What's in a controller?

So, I don't own a DS, but I'd like to. I recently smuggled some time on someone else's DS to play an import called "Ouendan". In case you haven't heard about this game, you play ninja cheerleaders with punk haircuts. You cheer people on to hold their bladders, to run for mayor against a fro-lord, and to whip their slaves into building pyramids.

It plays "like DDR". IE, it's a rhythm-based game.

But, as everyone should know, when you change the input device, the whole game changes. Anyone who claims that Frequency is the same gameplay as Guitar Hero has never played the latter. And anyone who claims that the power of a touchscreen cannot add anything to games has never played "Ouendan".

There are no "arrows" - why would you need them? Instead, numbered icons appear on the screen, and you hit them at the right moment to get the points. Sounds pretty simple, right?

Except this isn't just clicka-clicka-click. This is a rhythm-based game with a an accompanying deep feeling of rhythm. When you hit a long row of quarter-notes, your stylus is hopping delightfully across the screen. You might run in straight lines, or in circles, or bounce all over the screen, or march in squares. There's also drags, where you keep your stylus on a rolling, bouncing ball. And spinners, and who knows what else.

You couldn't do this on the restrictions of a classic controller interface. Not without driving your players insane. But the full-freedom two-dimensional system allows you to do some astonishingly deep, subtle controls.

Now, with the understanding that going from limited, directional 1D to free, undirectional 2D makes a huge difference, how much of a difference do you think the Revolution's upgrade to free, directional 3D will make?

The correct answer is: "All the difference".

I can't wait! This and Spore. They're all I'm waiting for.

4 comments:

Patrick Dugan said...

Yeah dude, I feel your enthusiasm. I think the Rev controller will also make non-kinesthetic interfaces of interactive dramas work well. Both storytron's menu system and Utopia's cartesian dialogue interface would flow well with that controller. If you're not familiar with the latter, you pick a position along emotional/rational axis and positive/negative axis, prompting one of eight text responses, but the precise position affects the emotional/personality variables of the characters, so theres nuance.

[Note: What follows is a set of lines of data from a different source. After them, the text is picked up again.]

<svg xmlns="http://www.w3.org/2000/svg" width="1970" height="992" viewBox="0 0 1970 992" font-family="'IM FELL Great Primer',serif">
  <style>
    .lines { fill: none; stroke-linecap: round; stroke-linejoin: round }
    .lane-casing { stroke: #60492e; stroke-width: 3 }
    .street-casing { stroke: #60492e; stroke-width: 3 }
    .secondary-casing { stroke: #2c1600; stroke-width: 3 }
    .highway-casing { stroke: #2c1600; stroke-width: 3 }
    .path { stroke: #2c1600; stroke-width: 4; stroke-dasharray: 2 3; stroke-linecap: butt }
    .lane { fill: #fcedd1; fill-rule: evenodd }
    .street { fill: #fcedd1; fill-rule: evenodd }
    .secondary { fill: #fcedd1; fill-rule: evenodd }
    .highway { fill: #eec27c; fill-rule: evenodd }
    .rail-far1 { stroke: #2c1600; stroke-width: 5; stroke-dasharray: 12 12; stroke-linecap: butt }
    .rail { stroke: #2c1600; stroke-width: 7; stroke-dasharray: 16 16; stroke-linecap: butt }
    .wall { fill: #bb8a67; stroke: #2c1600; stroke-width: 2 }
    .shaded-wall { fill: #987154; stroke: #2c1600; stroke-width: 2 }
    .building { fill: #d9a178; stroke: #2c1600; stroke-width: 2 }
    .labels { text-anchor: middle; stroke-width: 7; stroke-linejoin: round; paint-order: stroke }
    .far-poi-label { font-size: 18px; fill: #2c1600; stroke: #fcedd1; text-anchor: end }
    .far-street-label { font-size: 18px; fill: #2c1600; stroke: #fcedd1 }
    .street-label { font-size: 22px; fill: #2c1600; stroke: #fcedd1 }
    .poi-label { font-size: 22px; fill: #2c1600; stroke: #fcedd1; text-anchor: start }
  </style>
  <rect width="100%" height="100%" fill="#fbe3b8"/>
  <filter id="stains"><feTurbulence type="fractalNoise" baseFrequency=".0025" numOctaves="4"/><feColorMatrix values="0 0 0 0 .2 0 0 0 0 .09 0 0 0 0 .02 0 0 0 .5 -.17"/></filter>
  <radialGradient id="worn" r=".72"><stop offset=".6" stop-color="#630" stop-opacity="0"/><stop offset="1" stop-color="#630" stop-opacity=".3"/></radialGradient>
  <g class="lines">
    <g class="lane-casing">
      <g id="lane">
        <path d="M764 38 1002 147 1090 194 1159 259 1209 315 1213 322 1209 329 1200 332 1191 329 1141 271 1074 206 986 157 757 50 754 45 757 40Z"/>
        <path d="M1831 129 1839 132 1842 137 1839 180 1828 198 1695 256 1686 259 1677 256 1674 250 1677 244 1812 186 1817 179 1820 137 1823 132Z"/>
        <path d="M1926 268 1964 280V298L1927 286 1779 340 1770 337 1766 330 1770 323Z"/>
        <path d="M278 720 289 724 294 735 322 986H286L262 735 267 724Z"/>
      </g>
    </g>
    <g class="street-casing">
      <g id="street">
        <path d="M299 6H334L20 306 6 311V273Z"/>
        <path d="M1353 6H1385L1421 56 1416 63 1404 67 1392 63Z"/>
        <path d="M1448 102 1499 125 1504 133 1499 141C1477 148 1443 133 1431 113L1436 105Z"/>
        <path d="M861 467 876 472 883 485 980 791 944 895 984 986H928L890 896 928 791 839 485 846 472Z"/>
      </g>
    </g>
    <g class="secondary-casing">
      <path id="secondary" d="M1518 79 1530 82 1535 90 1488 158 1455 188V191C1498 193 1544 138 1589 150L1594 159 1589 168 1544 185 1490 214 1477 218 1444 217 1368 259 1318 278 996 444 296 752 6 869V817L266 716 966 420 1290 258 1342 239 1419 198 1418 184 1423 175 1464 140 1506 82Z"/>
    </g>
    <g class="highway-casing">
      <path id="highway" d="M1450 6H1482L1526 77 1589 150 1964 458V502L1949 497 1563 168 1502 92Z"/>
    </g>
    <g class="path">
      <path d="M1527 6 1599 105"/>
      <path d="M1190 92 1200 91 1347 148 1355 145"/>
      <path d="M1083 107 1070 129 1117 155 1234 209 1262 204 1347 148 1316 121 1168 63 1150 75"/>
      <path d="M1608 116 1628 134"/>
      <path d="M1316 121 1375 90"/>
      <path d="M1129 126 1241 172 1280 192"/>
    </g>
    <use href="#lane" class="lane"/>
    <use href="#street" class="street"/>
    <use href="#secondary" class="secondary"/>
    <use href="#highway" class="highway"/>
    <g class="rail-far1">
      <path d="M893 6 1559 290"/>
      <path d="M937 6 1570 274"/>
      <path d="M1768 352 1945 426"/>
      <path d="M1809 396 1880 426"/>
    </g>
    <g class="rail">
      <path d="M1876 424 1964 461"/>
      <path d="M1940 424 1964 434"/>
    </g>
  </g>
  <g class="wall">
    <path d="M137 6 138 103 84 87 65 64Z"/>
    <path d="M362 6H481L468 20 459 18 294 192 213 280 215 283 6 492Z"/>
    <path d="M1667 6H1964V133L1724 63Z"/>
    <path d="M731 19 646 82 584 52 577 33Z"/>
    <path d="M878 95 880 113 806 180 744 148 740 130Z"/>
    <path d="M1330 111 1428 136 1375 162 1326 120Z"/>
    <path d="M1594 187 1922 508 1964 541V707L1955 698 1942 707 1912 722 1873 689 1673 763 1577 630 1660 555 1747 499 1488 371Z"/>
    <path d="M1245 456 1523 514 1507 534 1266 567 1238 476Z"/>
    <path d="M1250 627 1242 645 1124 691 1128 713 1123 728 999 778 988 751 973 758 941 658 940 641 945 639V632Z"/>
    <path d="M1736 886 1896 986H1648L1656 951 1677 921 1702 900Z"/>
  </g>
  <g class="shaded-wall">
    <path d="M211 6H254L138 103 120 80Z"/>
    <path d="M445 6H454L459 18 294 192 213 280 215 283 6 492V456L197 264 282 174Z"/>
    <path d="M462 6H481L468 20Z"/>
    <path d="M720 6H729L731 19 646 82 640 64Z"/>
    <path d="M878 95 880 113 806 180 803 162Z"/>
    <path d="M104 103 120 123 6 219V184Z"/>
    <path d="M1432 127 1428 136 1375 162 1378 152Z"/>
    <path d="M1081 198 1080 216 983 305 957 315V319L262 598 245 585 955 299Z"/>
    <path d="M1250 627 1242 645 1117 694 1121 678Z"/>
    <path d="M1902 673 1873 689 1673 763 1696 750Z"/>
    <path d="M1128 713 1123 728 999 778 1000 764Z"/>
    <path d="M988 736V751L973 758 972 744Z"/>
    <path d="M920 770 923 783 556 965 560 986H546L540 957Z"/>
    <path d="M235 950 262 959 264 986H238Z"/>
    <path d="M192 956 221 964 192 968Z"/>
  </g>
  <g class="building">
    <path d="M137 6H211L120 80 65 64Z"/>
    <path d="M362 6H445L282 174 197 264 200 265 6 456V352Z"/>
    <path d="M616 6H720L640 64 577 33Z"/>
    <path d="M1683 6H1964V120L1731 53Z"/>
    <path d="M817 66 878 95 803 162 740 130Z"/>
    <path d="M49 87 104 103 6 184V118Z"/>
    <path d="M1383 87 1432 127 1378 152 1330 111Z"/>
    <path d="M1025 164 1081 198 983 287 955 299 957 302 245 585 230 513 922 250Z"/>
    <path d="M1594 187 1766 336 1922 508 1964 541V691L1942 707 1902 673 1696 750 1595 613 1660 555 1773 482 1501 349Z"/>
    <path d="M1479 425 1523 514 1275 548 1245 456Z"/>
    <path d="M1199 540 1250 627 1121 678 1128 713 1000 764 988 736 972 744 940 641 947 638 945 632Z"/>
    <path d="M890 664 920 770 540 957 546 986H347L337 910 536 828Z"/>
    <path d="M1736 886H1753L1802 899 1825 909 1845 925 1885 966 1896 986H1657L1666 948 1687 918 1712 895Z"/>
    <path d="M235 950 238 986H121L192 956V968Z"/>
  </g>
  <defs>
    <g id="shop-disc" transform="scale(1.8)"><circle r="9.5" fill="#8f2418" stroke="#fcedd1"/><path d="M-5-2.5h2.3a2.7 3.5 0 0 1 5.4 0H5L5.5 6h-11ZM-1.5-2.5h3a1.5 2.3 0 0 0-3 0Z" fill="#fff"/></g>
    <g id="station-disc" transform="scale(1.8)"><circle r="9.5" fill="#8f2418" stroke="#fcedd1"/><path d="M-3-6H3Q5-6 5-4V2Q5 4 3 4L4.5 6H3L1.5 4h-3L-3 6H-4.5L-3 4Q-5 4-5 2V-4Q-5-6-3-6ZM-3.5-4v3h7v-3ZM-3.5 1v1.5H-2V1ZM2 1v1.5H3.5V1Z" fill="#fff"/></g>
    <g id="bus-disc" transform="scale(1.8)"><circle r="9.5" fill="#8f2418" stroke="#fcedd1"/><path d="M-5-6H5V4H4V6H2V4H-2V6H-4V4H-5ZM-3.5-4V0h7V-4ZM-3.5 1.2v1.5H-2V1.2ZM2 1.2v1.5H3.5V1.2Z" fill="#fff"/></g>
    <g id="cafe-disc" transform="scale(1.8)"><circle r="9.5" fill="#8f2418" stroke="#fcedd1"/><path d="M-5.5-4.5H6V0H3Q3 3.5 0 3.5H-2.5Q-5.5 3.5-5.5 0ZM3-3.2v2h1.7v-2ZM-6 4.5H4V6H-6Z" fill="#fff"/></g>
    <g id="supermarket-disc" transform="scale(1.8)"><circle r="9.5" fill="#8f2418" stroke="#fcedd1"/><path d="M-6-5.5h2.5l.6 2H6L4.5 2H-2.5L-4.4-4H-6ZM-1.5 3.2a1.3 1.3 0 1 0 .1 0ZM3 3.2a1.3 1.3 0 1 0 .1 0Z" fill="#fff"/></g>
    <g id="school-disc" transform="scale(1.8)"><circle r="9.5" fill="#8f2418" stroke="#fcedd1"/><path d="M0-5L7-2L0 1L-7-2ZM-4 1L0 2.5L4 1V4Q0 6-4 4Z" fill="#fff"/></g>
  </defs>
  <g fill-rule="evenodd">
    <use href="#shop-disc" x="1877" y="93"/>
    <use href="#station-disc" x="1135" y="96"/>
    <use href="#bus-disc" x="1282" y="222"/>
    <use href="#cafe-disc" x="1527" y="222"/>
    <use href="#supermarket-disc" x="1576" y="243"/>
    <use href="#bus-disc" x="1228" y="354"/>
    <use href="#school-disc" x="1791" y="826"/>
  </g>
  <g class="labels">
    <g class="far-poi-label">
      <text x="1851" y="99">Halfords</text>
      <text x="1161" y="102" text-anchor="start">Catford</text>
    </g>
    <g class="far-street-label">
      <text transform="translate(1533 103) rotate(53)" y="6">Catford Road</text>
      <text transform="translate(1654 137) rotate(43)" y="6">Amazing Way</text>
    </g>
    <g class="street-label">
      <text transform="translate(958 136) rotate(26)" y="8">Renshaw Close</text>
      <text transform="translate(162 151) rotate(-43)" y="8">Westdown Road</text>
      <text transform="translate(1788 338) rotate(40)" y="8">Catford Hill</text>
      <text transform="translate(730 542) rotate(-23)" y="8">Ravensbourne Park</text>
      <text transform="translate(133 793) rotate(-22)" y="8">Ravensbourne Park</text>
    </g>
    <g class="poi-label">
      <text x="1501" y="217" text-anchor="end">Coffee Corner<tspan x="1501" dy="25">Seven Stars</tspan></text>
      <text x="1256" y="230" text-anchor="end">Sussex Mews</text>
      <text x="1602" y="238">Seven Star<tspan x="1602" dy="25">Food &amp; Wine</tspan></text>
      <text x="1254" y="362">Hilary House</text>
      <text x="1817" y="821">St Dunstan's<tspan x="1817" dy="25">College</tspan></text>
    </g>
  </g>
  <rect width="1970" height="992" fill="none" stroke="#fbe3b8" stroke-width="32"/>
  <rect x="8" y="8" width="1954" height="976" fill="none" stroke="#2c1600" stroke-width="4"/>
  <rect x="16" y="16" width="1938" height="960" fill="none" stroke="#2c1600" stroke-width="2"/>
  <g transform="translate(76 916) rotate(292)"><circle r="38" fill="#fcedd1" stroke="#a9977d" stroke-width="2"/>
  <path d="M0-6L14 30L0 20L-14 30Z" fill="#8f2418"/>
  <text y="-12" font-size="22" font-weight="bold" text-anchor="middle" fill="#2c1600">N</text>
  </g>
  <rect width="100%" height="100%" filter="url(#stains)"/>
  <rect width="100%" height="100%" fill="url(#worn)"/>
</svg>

For a second generation drama platform, the wand controller could work to express gestures and demeanor.

Craig Perko said...

So many uses. It could remake every genre and create at least a dozen new ones.

Kestrel404 said...

Good news for indy game developers: the Revolution development kit is supposed to only cost a couple grand. As opposed to the other console systems, which cost something like 20-200 grand. This is something you could buy and make a decent game on, and expect to make a proffit on. As an independant.

Just as an FYI.

Craig Perko said...

That's great news! I'll probably be able to afford that in 2010!